▸ Brief
Lines from the one containing "<span>小杜音乐</span>" through the end of the data are to be returned exactly, and no others.
** Source material follows **
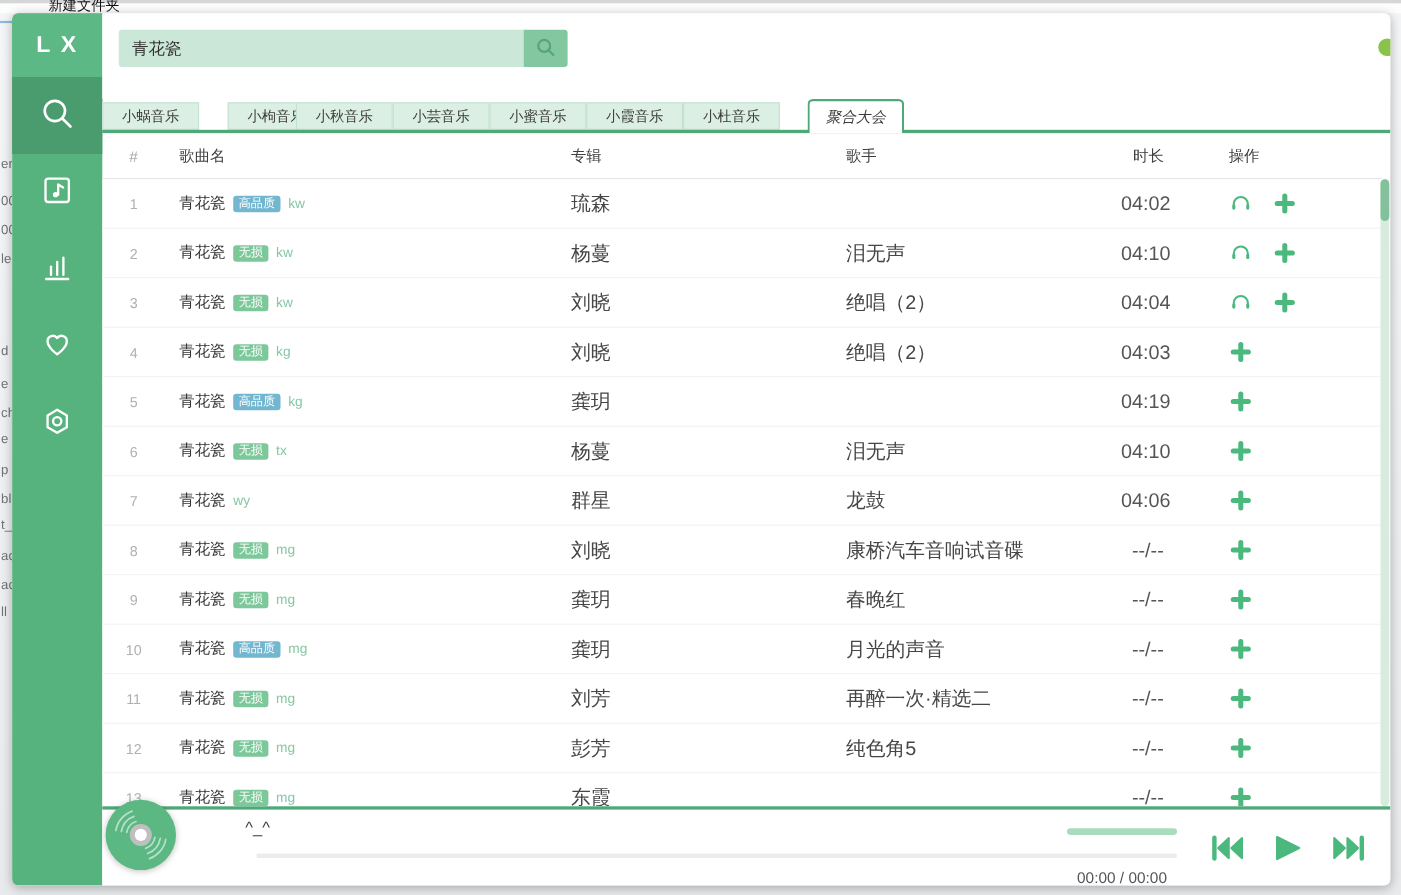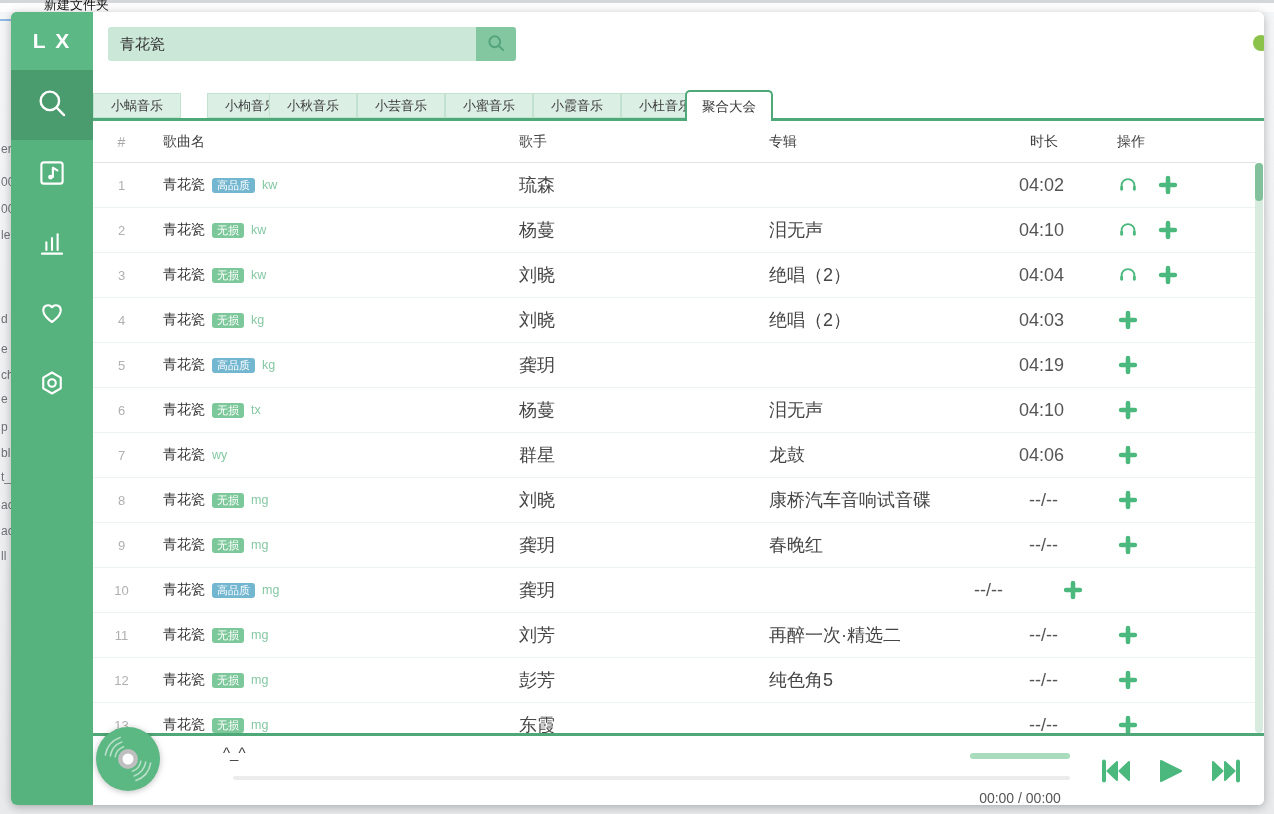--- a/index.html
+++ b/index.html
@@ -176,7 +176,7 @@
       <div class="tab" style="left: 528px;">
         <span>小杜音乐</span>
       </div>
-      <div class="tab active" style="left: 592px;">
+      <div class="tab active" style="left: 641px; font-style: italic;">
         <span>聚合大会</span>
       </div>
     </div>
** End of Source material **
▸ Response to this exercise
         <span>小杜音乐</span>
       </div>
-      <div class="tab active" style="left: 592px;">
+      <div class="tab active" style="left: 641px; font-style: italic;">
         <span>聚合大会</span>
       </div>
     </div>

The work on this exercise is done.